主力グロース株でもソニー(6758)や決算好感で急伸した二デック(6594)が早速利益確定売りに押されるなど冴えない動きとなりましたが、新興市場もまだ調整ムードが続いています。まもなく決算シーズン本格化で期待と警戒が入り交じる場面でもあるためポジション調整売りが出やすいと言えますが、中には値ごろ感から買われる銘柄も散見されるようになっています。
【米国株概況】
米FOMCが目前に迫る中でハイテク株も買い戻し、IMFの世界経済見通し上方修正でソフトランディング期待が裏付けされる
NYダウ 35,438.07(+0.08%)[35,365~35,527]
S&P500 4,567.46(+0.28%)[4,552~4,580]
NASDAQ 14,144.56(+0.61%)[14,092~14,201]
ダウ輸送株 16,179.7(▲0.11%)[16,113~16,273]
半導体SOX 3,755.3(+1.70%)[3,718~3,774]
日経平均先物(CME) 32,595(▲0.14%)[32,490~32,755]

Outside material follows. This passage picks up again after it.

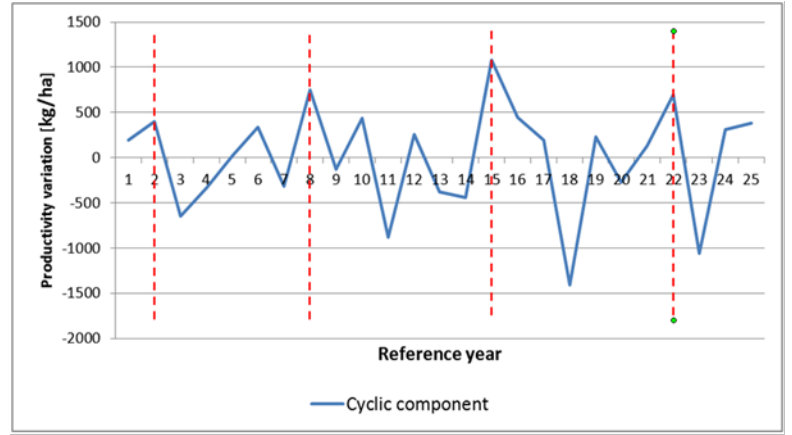
Figure 6. The cyclical component of cereals series. Source: authors own computation based on [56].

ドル/円 140.85~141.74(高値151.93:10/21、安値127.46:1/3)
日10年債利回り 0.461%(高値0.600%:1/12、安値0.131%:2022/3/6)
米10年債利回り 3.897%(高値4.338%:10/21、安値1.668%:2022/3/7)
WTI原油 79.25(高値130.50:2022/3/7、安値63.64:5/4)
金先物 1,967.00(高値2,068:5/4、安値1,618:2022/11/3)
銅先物 3.918(高値5.039:2022/3/7、安値3.142:2022/7/15)
恐怖指数(VIX)13.86(高値37.79:2022/2/24)
SKEW指数 142.18(安値110.34:2022/11/3、高値158.30:6/1)
Fear&Greed指数 81(EXTREME GREED:極度の貪欲)
High Yield Bond (HYG)75.19(安値70.30:10/13)
米国市場はNYダウが12連騰と記録的な続伸を見せる中、年初来高値からの調整をはさんだハイテク株主体のナスダックも買い戻され2日続伸。市場の注目度が高い米FOMCは0.25%利上げ見込みで織り込みが進んでおり、足元の米企業決算で個別株の物色が活発になっています。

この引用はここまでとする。